Since the market is not static and in fact has shown a propensity to rise 10% a year on average those who bought a basket of stocks are going to come out ahead no matter which of the bookies they follow, although they would do better with the one who has a propensity to find stocks priced too low. There is no "settlment" at true value in stocks like there is with a sports bet.

There is no assurance that just because a stock is over priced today it won't be over priced tomorrow. Buffett said in the short run the market is a voting machine and some stocks can stay popular and over priced for years resulting in large losses on the stocks you choose to short even if those stocks are over priced by reasonsable measures. This explains why Buffett does not short stocks outside of arbitrage positions. If Buffett agreed with you why wouldn't he also take short positions in stock?

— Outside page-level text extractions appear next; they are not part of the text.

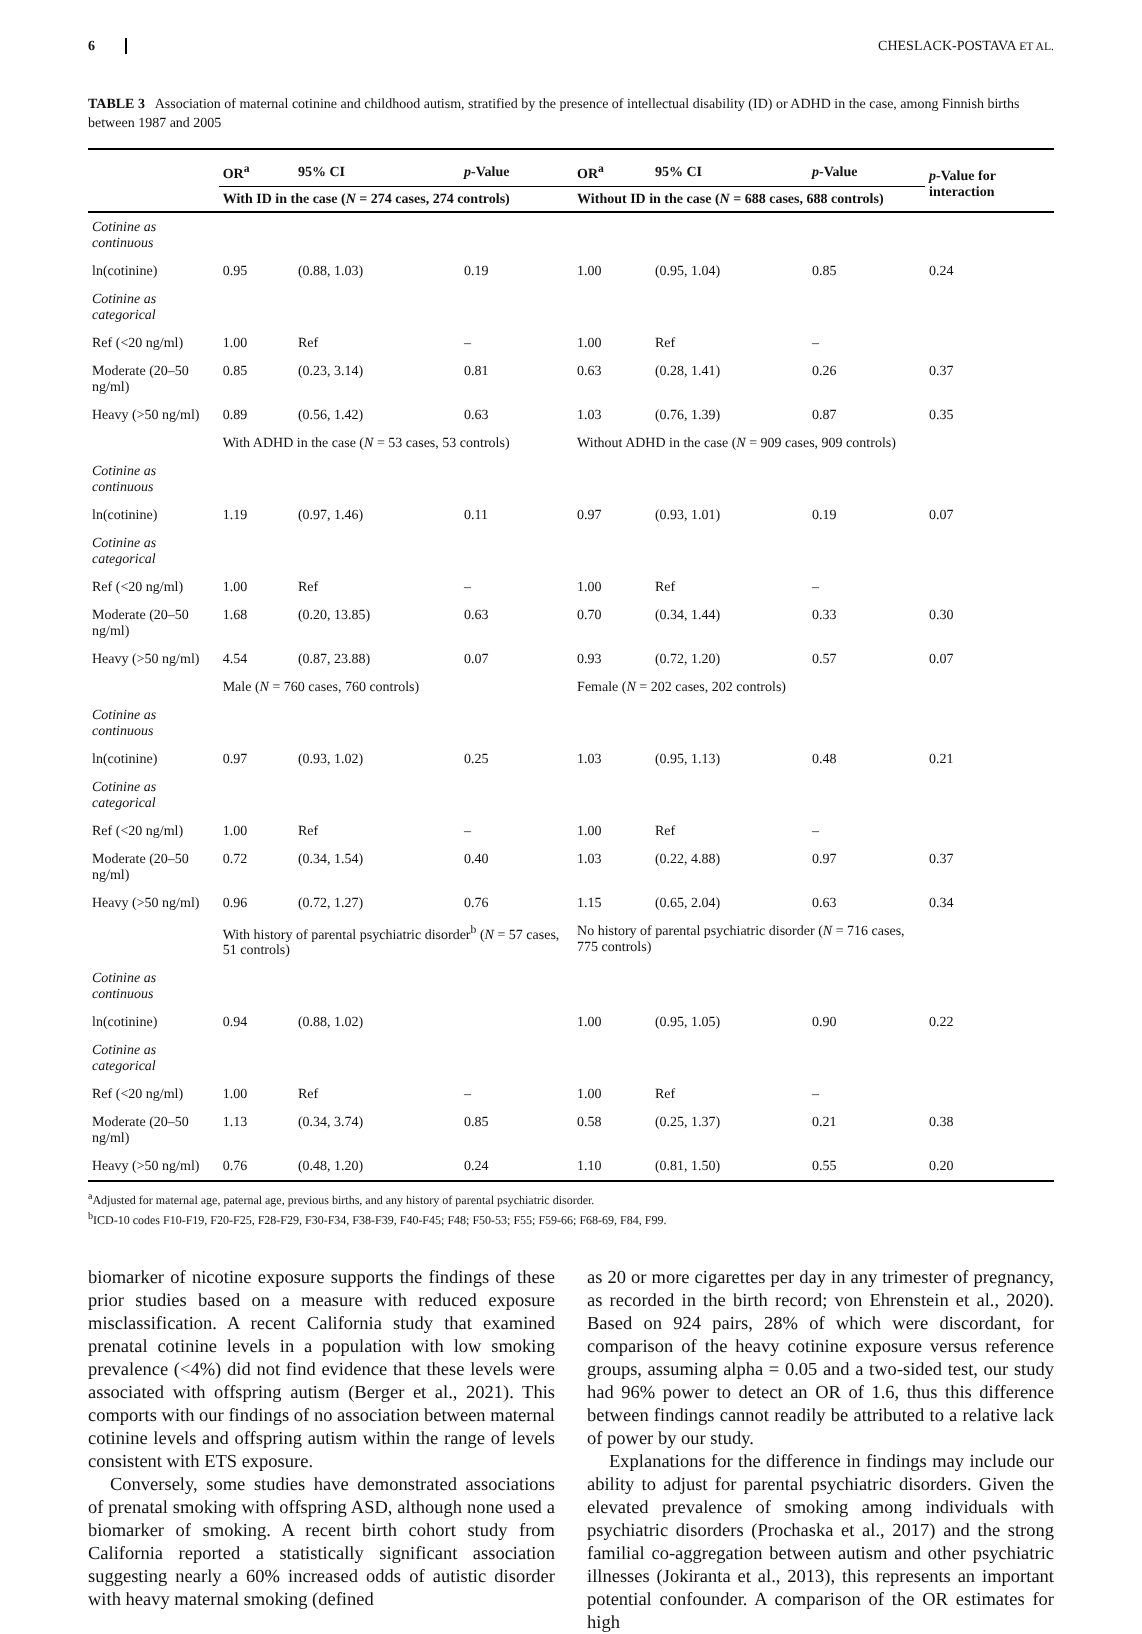6 CHESLACK-POSTAVA ET AL.
TABLE 3 Association of maternal cotinine and childhood autism, stratified by the presence of intellectual disability (ID) or ADHD in the case, among Finnish births between 1987 and 2005
| | OR<sup>a</sup> | 95% CI | p -Value | OR<sup>a</sup> | 95% CI | p -Value | p -Value for interaction |
| --- | --- | --- | --- | --- | --- | --- | --- |
| | With ID in the case ( N = 274 cases, 274 controls) | | | Without ID in the case ( N = 688 cases, 688 controls) | | | |
| Cotinine as continuous | | | | | | | |
| ln(cotinine) | 0.95 | (0.88, 1.03) | 0.19 | 1.00 | (0.95, 1.04) | 0.85 | 0.24 |
| Cotinine as categorical | | | | | | | |
| Ref (<20 ng/ml) | 1.00 | Ref | – | 1.00 | Ref | – | |
| Moderate (20–50 ng/ml) | 0.85 | (0.23, 3.14) | 0.81 | 0.63 | (0.28, 1.41) | 0.26 | 0.37 |
| Heavy (>50 ng/ml) | 0.89 | (0.56, 1.42) | 0.63 | 1.03 | (0.76, 1.39) | 0.87 | 0.35 |
| | With ADHD in the case ( N = 53 cases, 53 controls) | | | Without ADHD in the case ( N = 909 cases, 909 controls) | | | |
| Cotinine as continuous | | | | | | | |
| ln(cotinine) | 1.19 | (0.97, 1.46) | 0.11 | 0.97 | (0.93, 1.01) | 0.19 | 0.07 |
| Cotinine as categorical | | | | | | | |
| Ref (<20 ng/ml) | 1.00 | Ref | – | 1.00 | Ref | – | |
| Moderate (20–50 ng/ml) | 1.68 | (0.20, 13.85) | 0.63 | 0.70 | (0.34, 1.44) | 0.33 | 0.30 |
| Heavy (>50 ng/ml) | 4.54 | (0.87, 23.88) | 0.07 | 0.93 | (0.72, 1.20) | 0.57 | 0.07 |
| | Male ( N = 760 cases, 760 controls) | | | Female ( N = 202 cases, 202 controls) | | | |
| Cotinine as continuous | | | | | | | |
| ln(cotinine) | 0.97 | (0.93, 1.02) | 0.25 | 1.03 | (0.95, 1.13) | 0.48 | 0.21 |
| Cotinine as categorical | | | | | | | |
| Ref (<20 ng/ml) | 1.00 | Ref | – | 1.00 | Ref | – | |
| Moderate (20–50 ng/ml) | 0.72 | (0.34, 1.54) | 0.40 | 1.03 | (0.22, 4.88) | 0.97 | 0.37 |
| Heavy (>50 ng/ml) | 0.96 | (0.72, 1.27) | 0.76 | 1.15 | (0.65, 2.04) | 0.63 | 0.34 |
| | With history of parental psychiatric disorder<sup>b</sup> ( N = 57 cases, 51 controls) | | | No history of parental psychiatric disorder ( N = 716 cases, 775 controls) | | | |
| Cotinine as continuous | | | | | | | |
| ln(cotinine) | 0.94 | (0.88, 1.02) | | 1.00 | (0.95, 1.05) | 0.90 | 0.22 |
| Cotinine as categorical | | | | | | | |
| Ref (<20 ng/ml) | 1.00 | Ref | – | 1.00 | Ref | – | |
| Moderate (20–50 ng/ml) | 1.13 | (0.34, 3.74) | 0.85 | 0.58 | (0.25, 1.37) | 0.21 | 0.38 |
| Heavy (>50 ng/ml) | 0.76 | (0.48, 1.20) | 0.24 | 1.10 | (0.81, 1.50) | 0.55 | 0.20 |
<sup>a</sup> Adjusted for maternal age, paternal age, previous births, and any history of parental psychiatric disorder.
<sup>b</sup> ICD-10 codes F10-F19, F20-F25, F28-F29, F30-F34, F38-F39, F40-F45; F48; F50-53; F55; F59-66; F68-69, F84, F99.
biomarker of nicotine exposure supports the findings of these prior studies based on a measure with reduced exposure misclassification. A recent California study that examined prenatal cotinine levels in a population with low smoking prevalence (<4%) did not find evidence that these levels were associated with offspring autism (Berger et al., 2021). This comports with our findings of no association between maternal cotinine levels and offspring autism within the range of levels consistent with ETS exposure.
Conversely, some studies have demonstrated associations of prenatal smoking with offspring ASD, although none used a biomarker of smoking. A recent birth cohort study from California reported a statistically significant association suggesting nearly a 60% increased odds of autistic disorder with heavy maternal smoking (defined
as 20 or more cigarettes per day in any trimester of pregnancy, as recorded in the birth record; von Ehrenstein et al., 2020). Based on 924 pairs, 28% of which were discordant, for comparison of the heavy cotinine exposure versus reference groups, assuming alpha = 0.05 and a two-sided test, our study had 96% power to detect an OR of 1.6, thus this difference between findings cannot readily be attributed to a relative lack of power by our study.
Explanations for the difference in findings may include our ability to adjust for parental psychiatric disorders. Given the elevated prevalence of smoking among individuals with psychiatric disorders (Prochaska et al., 2017) and the strong familial co-aggregation between autism and other psychiatric illnesses (Jokiranta et al., 2013), this represents an important potential confounder. A comparison of the OR estimates for high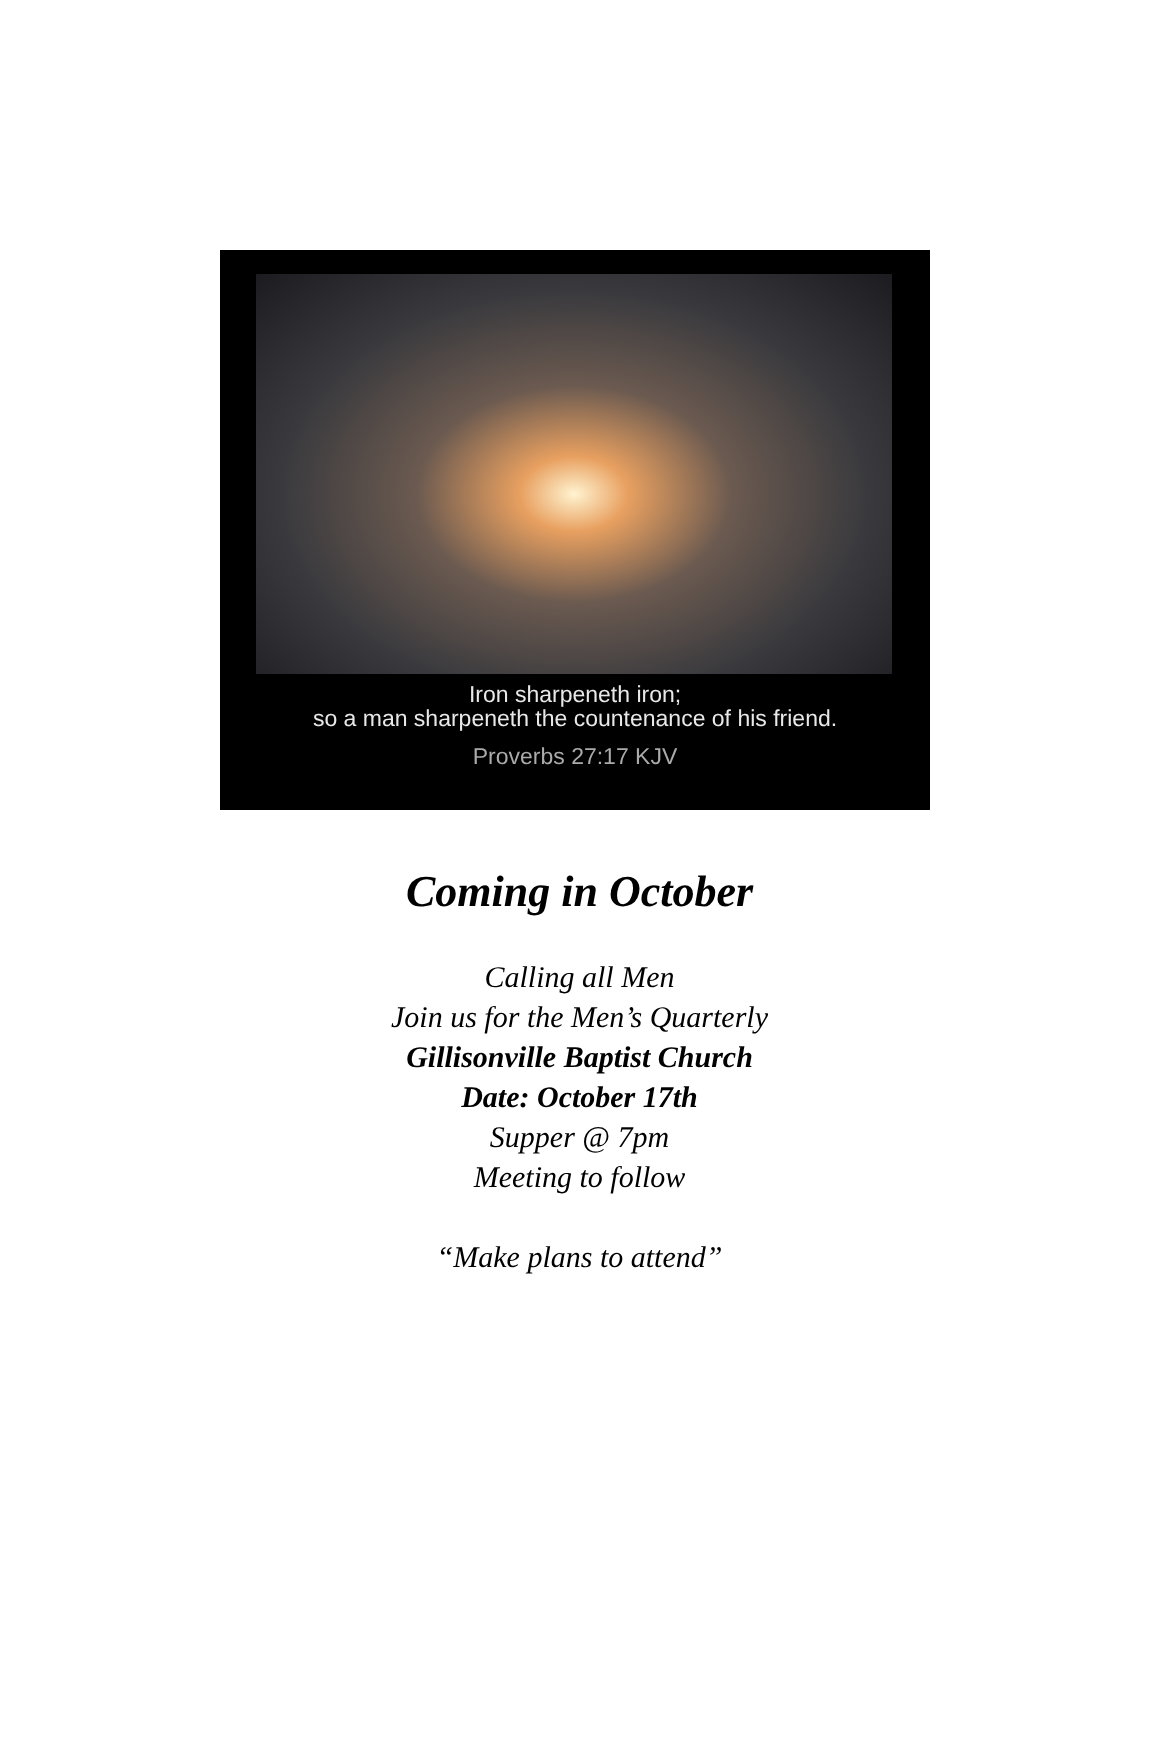Iron sharpeneth iron;
so a man sharpeneth the countenance of his friend.
Proverbs 27:17 KJV
Coming in October
Calling all Men
Join us for the Men’s Quarterly
Gillisonville Baptist Church
Date: October 17th
Supper @ 7pm
Meeting to follow
“Make plans to attend”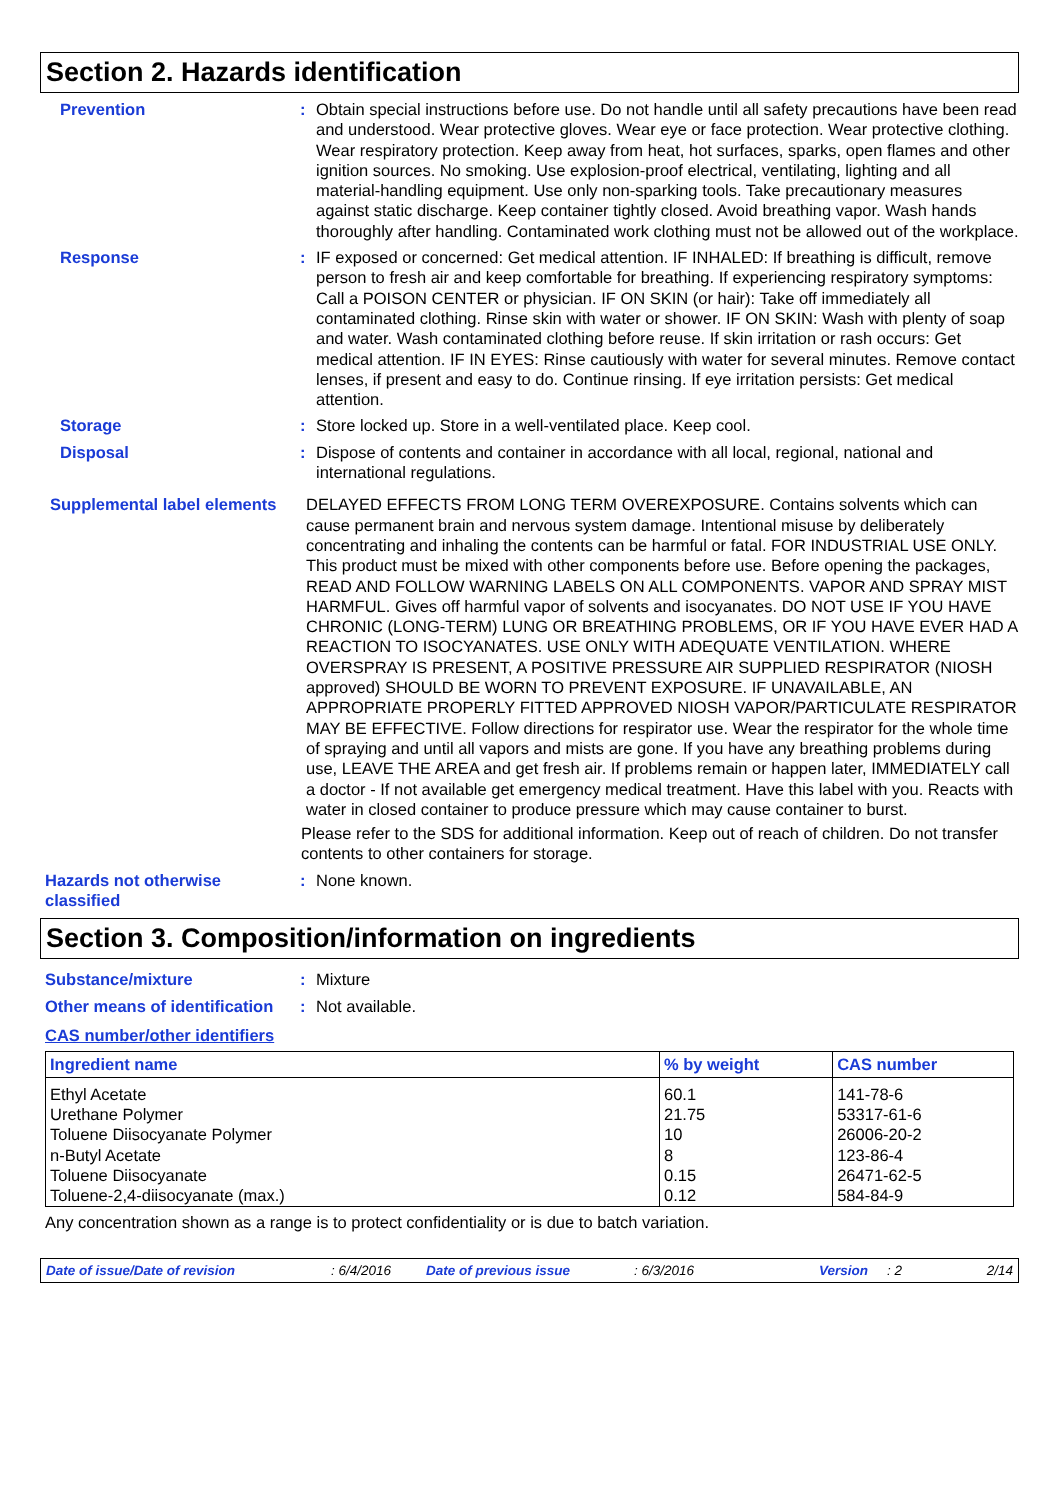Section 2. Hazards identification
Prevention : Obtain special instructions before use. Do not handle until all safety precautions have been read and understood. Wear protective gloves. Wear eye or face protection. Wear protective clothing. Wear respiratory protection. Keep away from heat, hot surfaces, sparks, open flames and other ignition sources. No smoking. Use explosion-proof electrical, ventilating, lighting and all material-handling equipment. Use only non-sparking tools. Take precautionary measures against static discharge. Keep container tightly closed. Avoid breathing vapor. Wash hands thoroughly after handling. Contaminated work clothing must not be allowed out of the workplace.
Response : IF exposed or concerned: Get medical attention. IF INHALED: If breathing is difficult, remove person to fresh air and keep comfortable for breathing. If experiencing respiratory symptoms: Call a POISON CENTER or physician. IF ON SKIN (or hair): Take off immediately all contaminated clothing. Rinse skin with water or shower. IF ON SKIN: Wash with plenty of soap and water. Wash contaminated clothing before reuse. If skin irritation or rash occurs: Get medical attention. IF IN EYES: Rinse cautiously with water for several minutes. Remove contact lenses, if present and easy to do. Continue rinsing. If eye irritation persists: Get medical attention.
Storage : Store locked up. Store in a well-ventilated place. Keep cool.
Disposal : Dispose of contents and container in accordance with all local, regional, national and international regulations.
Supplemental label elements
DELAYED EFFECTS FROM LONG TERM OVEREXPOSURE. Contains solvents which can cause permanent brain and nervous system damage. Intentional misuse by deliberately concentrating and inhaling the contents can be harmful or fatal. FOR INDUSTRIAL USE ONLY. This product must be mixed with other components before use. Before opening the packages, READ AND FOLLOW WARNING LABELS ON ALL COMPONENTS. VAPOR AND SPRAY MIST HARMFUL. Gives off harmful vapor of solvents and isocyanates. DO NOT USE IF YOU HAVE CHRONIC (LONG-TERM) LUNG OR BREATHING PROBLEMS, OR IF YOU HAVE EVER HAD A REACTION TO ISOCYANATES. USE ONLY WITH ADEQUATE VENTILATION. WHERE OVERSPRAY IS PRESENT, A POSITIVE PRESSURE AIR SUPPLIED RESPIRATOR (NIOSH approved) SHOULD BE WORN TO PREVENT EXPOSURE. IF UNAVAILABLE, AN APPROPRIATE PROPERLY FITTED APPROVED NIOSH VAPOR/PARTICULATE RESPIRATOR MAY BE EFFECTIVE. Follow directions for respirator use. Wear the respirator for the whole time of spraying and until all vapors and mists are gone. If you have any breathing problems during use, LEAVE THE AREA and get fresh air. If problems remain or happen later, IMMEDIATELY call a doctor - If not available get emergency medical treatment. Have this label with you. Reacts with water in closed container to produce pressure which may cause container to burst.
Please refer to the SDS for additional information. Keep out of reach of children. Do not transfer contents to other containers for storage.
Hazards not otherwise classified
: None known.
Section 3. Composition/information on ingredients
Substance/mixture : Mixture
Other means of identification
: Not available.
CAS number/other identifiers
| Ingredient name | % by weight | CAS number |
| --- | --- | --- |
| Ethyl Acetate | 60.1 | 141-78-6 |
| Urethane Polymer | 21.75 | 53317-61-6 |
| Toluene Diisocyanate Polymer | 10 | 26006-20-2 |
| n-Butyl Acetate | 8 | 123-86-4 |
| Toluene Diisocyanate | 0.15 | 26471-62-5 |
| Toluene-2,4-diisocyanate (max.) | 0.12 | 584-84-9 |
Any concentration shown as a range is to protect confidentiality or is due to batch variation.
Date of issue/Date of revision: 6/4/2016 Date of previous issue: 6/3/2016 Version: 2 2/14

Your example works great where market prices are static and the true intrinsic value of a company will be determined and reflected in the market price shortly. In the market there is no gurantee stocks will gravitate towards intrinsic value and intrinsinc value is ever changing meaning its value may change drastically before the market price ever reacts to yesterdays value. Buffett's skill has been to find company's that are not just undervalued but increase in instrinsic value at a better than market rate due to a "competitive advantage". Even when he is off on the proper valuation this "competitive edge" more than makes up for it. In fact he said he made a big mistake buying Berkshire Hathaway, because although it represented quite a bargain based on assets and such it was in a lousy business. This is in fact one of Buffett's great quotes that directly relates to this issue, 'It is better to buy a great business at a fair price than a fair business at a great price'.